▸ **과제 내용**
아래 모든 항목에서 그림은 빼고, 그림마다 읽어 낸 줄들을 한 글자도 바꾸지 말고 옮겨 적으세요.
:::
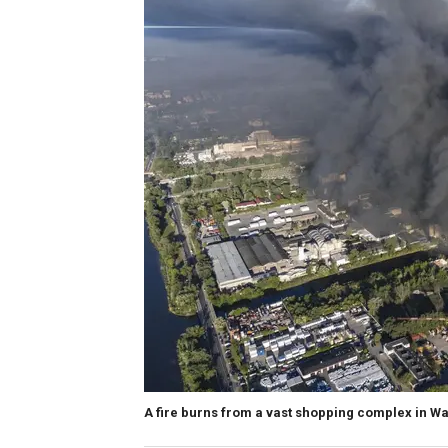
A fire burns from a vast shopping complex in Wa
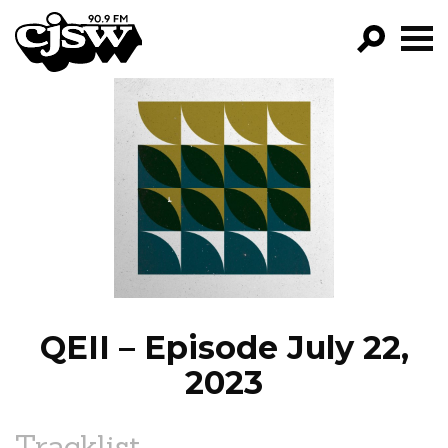
CJSW
GO!
FILTER BY:
PROGRAMS
EPISODES
NEWS
QEII – Episode July 22,
2023
Tracklist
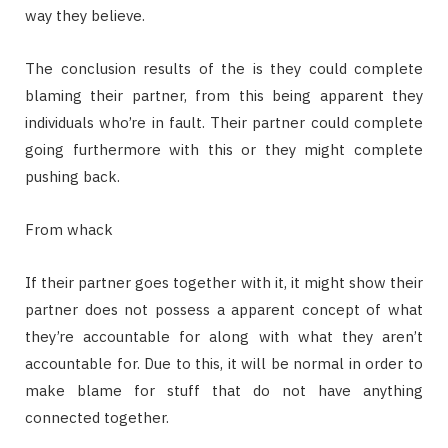
way they believe.
The conclusion results of the is they could complete
blaming their partner, from this being apparent they
individuals who’re in fault. Their partner could complete
going furthermore with this or they might complete
pushing back.
From whack
If their partner goes together with it, it might show their
partner does not possess a apparent concept of what
they’re accountable for along with what they aren’t
accountable for. Due to this, it will be normal in order to
make blame for stuff that do not have anything
connected together.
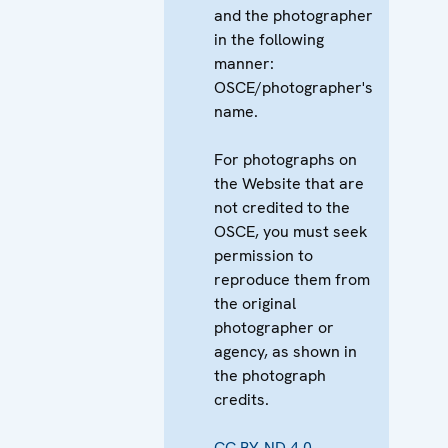
and the photographer
in the following
manner:
OSCE/photographer's
name.
For photographs on
the Website that are
not credited to the
OSCE, you must seek
permission to
reproduce them from
the original
photographer or
agency, as shown in
the photograph
credits.
CC BY-ND 4.0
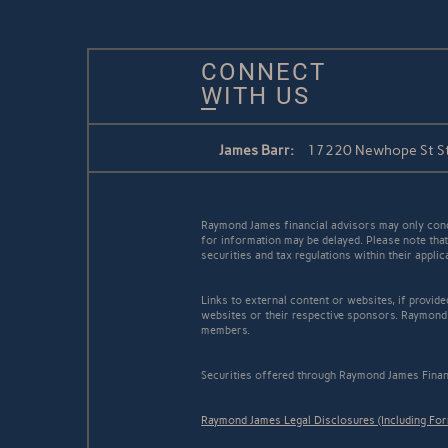
CONNECT
WITH US
James Barr:
17220 Newhope St Ste
Raymond James financial advisors may only conduc
for information may be delayed. Please note that 
securities and tax regulations within their appli
Links to external content or websites, if provid
websites or their respective sponsors. Raymond 
members.
Securities offered through Raymond James Finan
Raymond James Legal Disclosures (Including Fo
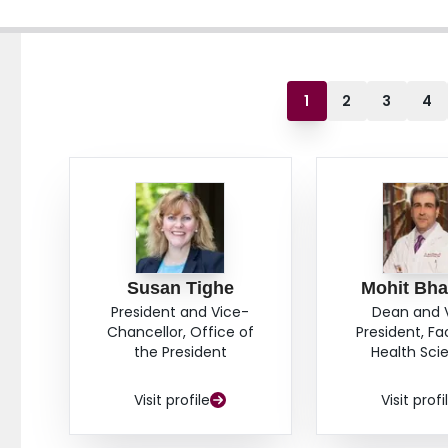
1
2
3
4
Susan Tighe
Mohit Bha
President and Vice-
Dean and 
Chancellor, Office of
President, Fa
the President
Health Sci
Visit profile
Visit profi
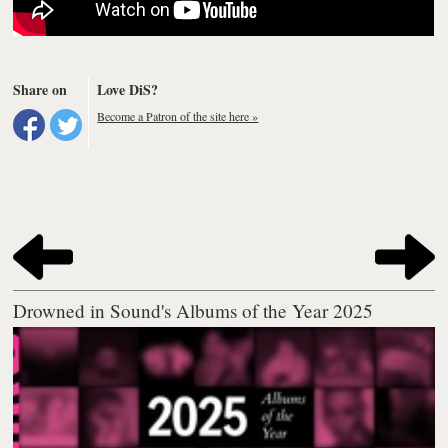
Share on
Love DiS?
Become a Patron of the site here »
Drowned in Sound's Albums of the Year 2025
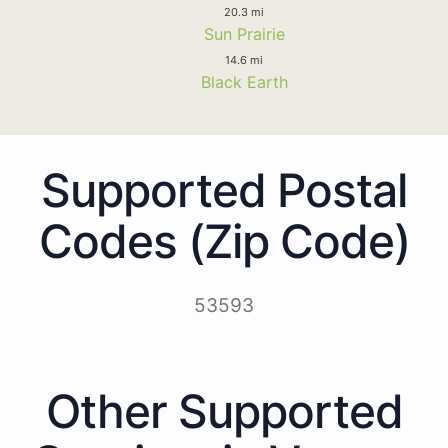
20.3 mi
Sun Prairie
14.6 mi
Black Earth
Supported Postal
Codes (Zip Code)
53593
Other Supported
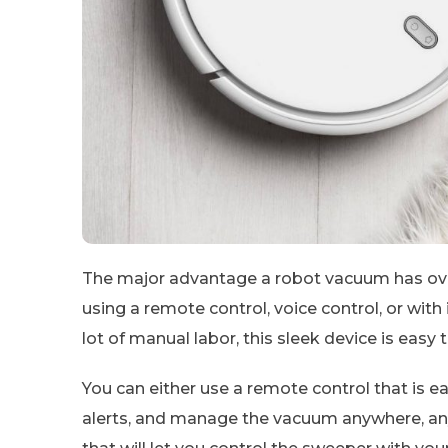
The major advantage a robot vacuum has over 
using a remote control, voice control, or with
lot of manual labor, this sleek device is easy t
You can either use a remote control that is 
alerts, and manage the vacuum anywhere, any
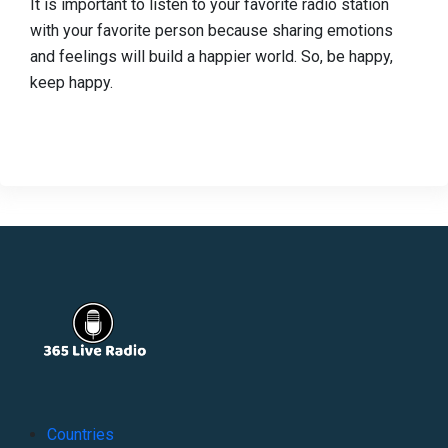
It is important to listen to your favorite radio station
with your favorite person because sharing emotions
and feelings will build a happier world. So, be happy,
keep happy.
Countries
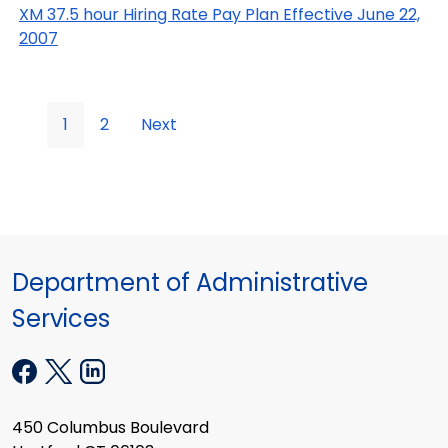
XM 37.5 hour Hiring Rate Pay Plan Effective June 22,
2007
1
2
Next
Department of Administrative
Services
450 Columbus Boulevard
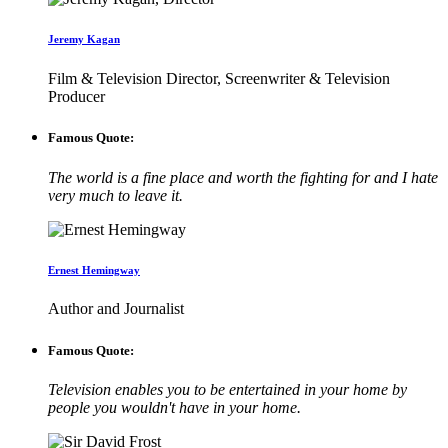
Jeremy Kagan
Film & Television Director, Screenwriter & Television
Producer
Famous Quote:
The world is a fine place and worth the fighting for and I hate
very much to leave it.
Ernest Hemingway
Author and Journalist
Famous Quote:
Television enables you to be entertained in your home by
people you wouldn't have in your home.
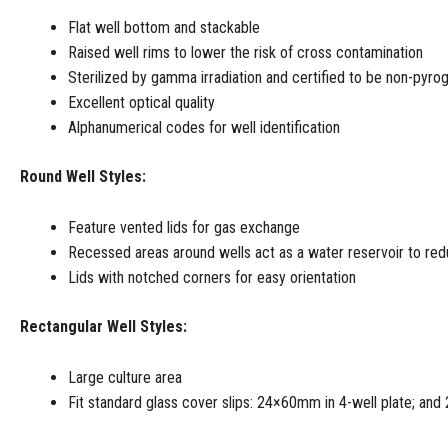
Flat well bottom and stackable
Raised well rims to lower the risk of cross contamination
Sterilized by gamma irradiation and certified to be non-pyro
Excellent optical quality
Alphanumerical codes for well identification
Round Well Styles:
Feature vented lids for gas exchange
Recessed areas around wells act as a water reservoir to re
Lids with notched corners for easy orientation
Rectangular Well Styles:
Large culture area
Fit standard glass cover slips: 24×60mm in 4-well plate; and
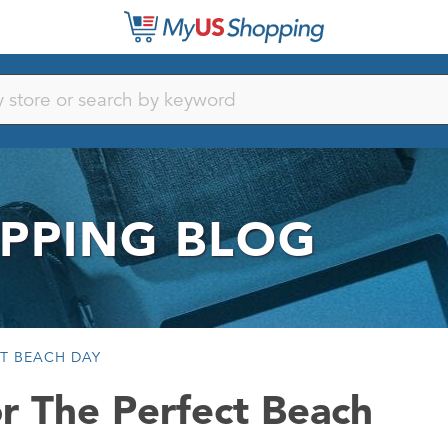
PPING BLOG
CT BEACH DAY
r The Perfect Beach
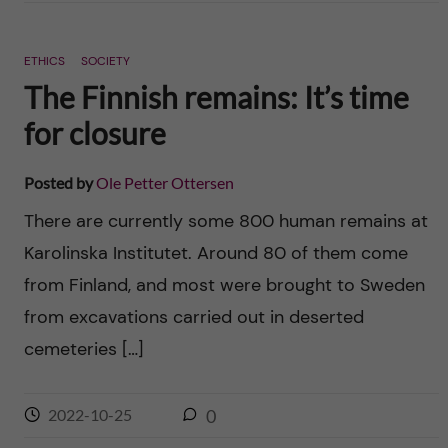
ETHICS
SOCIETY
The Finnish remains: It’s time
for closure
Posted by
Ole Petter Ottersen
There are currently some 800 human remains at
Karolinska Institutet. Around 80 of them come
from Finland, and most were brought to Sweden
from excavations carried out in deserted
cemeteries […]
2022-10-25
0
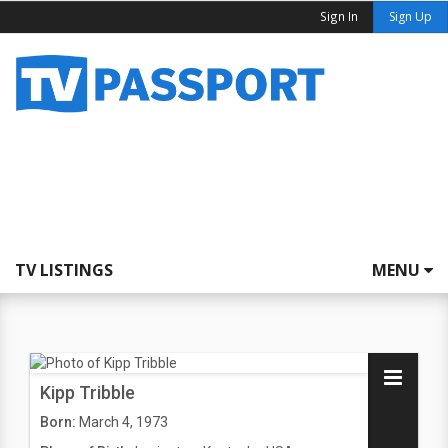
Sign In
Sign Up
TV LISTINGS
MENU
Kipp Tribble
Born:
March 4, 1973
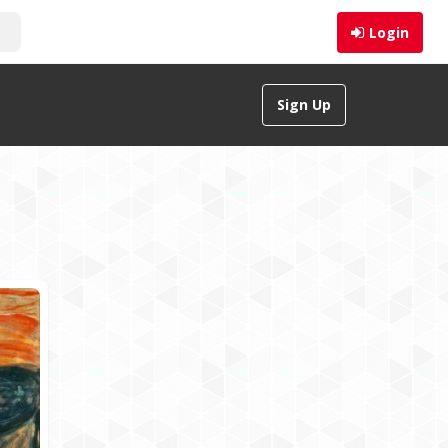
Login
Sign Up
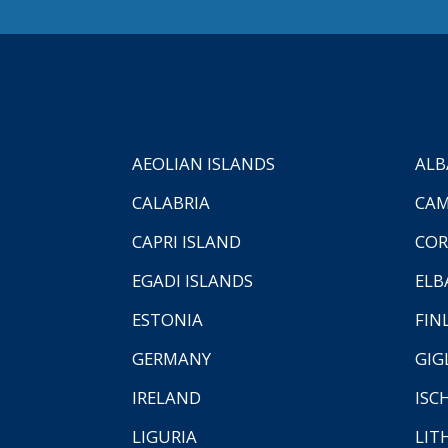
AEOLIAN ISLANDS
ALB
CALABRIA
CAM
CAPRI ISLAND
COR
EGADI ISLANDS
ELB
ESTONIA
FIN
GERMANY
GIG
IRELAND
ISC
LIGURIA
LIT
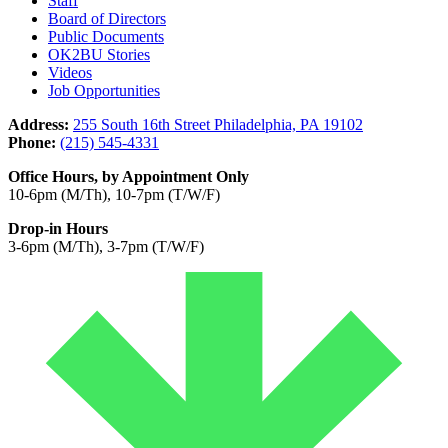
Staff
Board of Directors
Public Documents
OK2BU Stories
Videos
Job Opportunities
Address:
255 South 16th Street Philadelphia, PA 19102
Phone:
(215) 545-4331
Office Hours, by Appointment Only
10-6pm (M/Th), 10-7pm (T/W/F)
Drop-in Hours
3-6pm (M/Th), 3-7pm (T/W/F)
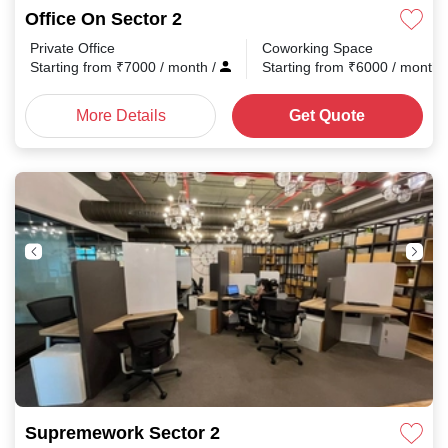
Office On Sector 2
Private Office
Coworking Space
Starting from
₹
7000
/ month
/
Starting from
₹
6000
/ month
More Details
Get Quote
Supremework Sector 2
:::
▸ **풀이 과정**
A fire burns from a vast shopping complex in Wa
CJSW
GO!
FILTER BY:
PROGRAMS
EPISODES
NEWS
QEII – Episode July 22,
2023
Tracklist
way they believe.
The conclusion results of the is they could complete
blaming their partner, from this being apparent they
individuals who’re in fault. Their partner could complete
going furthermore with this or they might complete
pushing back.
From whack
If their partner goes together with it, it might show their
partner does not possess a apparent concept of what
they’re accountable for along with what they aren’t
accountable for. Due to this, it will be normal in order to
make blame for stuff that do not have anything
connected together.
and the photographer
in the following
manner:
OSCE/photographer's
name.
For photographs on
the Website that are
not credited to the
OSCE, you must seek
permission to
reproduce them from
the original
photographer or
agency, as shown in
the photograph
credits.
CC BY-ND 4.0
CONNECT
WITH US
James Barr:
17220 Newhope St Ste
Raymond James financial advisors may only conduc
for information may be delayed. Please note that 
securities and tax regulations within their appli
Links to external content or websites, if provid
websites or their respective sponsors. Raymond 
members.
Securities offered through Raymond James Finan
Raymond James Legal Disclosures (Including Fo
1
2
3
4
Susan Tighe
Mohit Bha
President and Vice-
Dean and 
Chancellor, Office of
President, Fa
the President
Health Sci
Visit profile
Visit profi
Share on
Love DiS?
Become a Patron of the site here »
Drowned in Sound's Albums of the Year 2025
20.3 mi
Sun Prairie
14.6 mi
Black Earth
Supported Postal
Codes (Zip Code)
53593
Other Supported
The major advantage a robot vacuum has over 
using a remote control, voice control, or with
lot of manual labor, this sleek device is easy t
You can either use a remote control that is 
alerts, and manage the vacuum anywhere, any
It is important to listen to your favorite radio station
with your favorite person because sharing emotions
and feelings will build a happier world. So, be happy,
keep happy.
Countries
XM 37.5 hour Hiring Rate Pay Plan Effective June 22,
2007
1
2
Next
Department of Administrative
Services
450 Columbus Boulevard
Jeremy Kagan
Film & Television Director, Screenwriter & Television
Producer
Famous Quote:
The world is a fine place and worth the fighting for and I hate
very much to leave it.
Ernest Hemingway
Author and Journalist
Famous Quote:
Television enables you to be entertained in your home by
people you wouldn't have in your home.
Flat well bottom and stackable
Raised well rims to lower the risk of cross contamination
Sterilized by gamma irradiation and certified to be non-pyro
Excellent optical quality
Alphanumerical codes for well identification
Round Well Styles:
Feature vented lids for gas exchange
Recessed areas around wells act as a water reservoir to re
Lids with notched corners for easy orientation
Rectangular Well Styles:
Large culture area
Fit standard glass cover slips: 24×60mm in 4-well plate; and
PPING BLOG
CT BEACH DAY
r The Perfect Beach
ETHICS
SOCIETY
The Finnish remains: It’s time
for closure
Posted by
Ole Petter Ottersen
There are currently some 800 human remains at
Karolinska Institutet. Around 80 of them come
from Finland, and most were brought to Sweden
from excavations carried out in deserted
cemeteries […]
2022-10-25
0
Sign In
Sign Up
TV LISTINGS
MENU
Kipp Tribble
Born:
March 4, 1973
Login
Sign Up
AEOLIAN ISLANDS
ALB
CALABRIA
CAM
CAPRI ISLAND
COR
EGADI ISLANDS
ELB
ESTONIA
FIN
GERMANY
GIG
IRELAND
ISC
LIGURIA
LIT
Staff
Board of Directors
Public Documents
OK2BU Stories
Videos
Job Opportunities
Address:
255 South 16th Street Philadelphia, PA 19102
Phone:
(215) 545-4331
Office Hours, by Appointment Only
10-6pm (M/Th), 10-7pm (T/W/F)
Drop-in Hours
3-6pm (M/Th), 3-7pm (T/W/F)
Office On Sector 2
Private Office
Coworking Space
Starting from
₹
7000
/ month
/
Starting from
₹
6000
/ month
More Details
Get Quote
Supremework Sector 2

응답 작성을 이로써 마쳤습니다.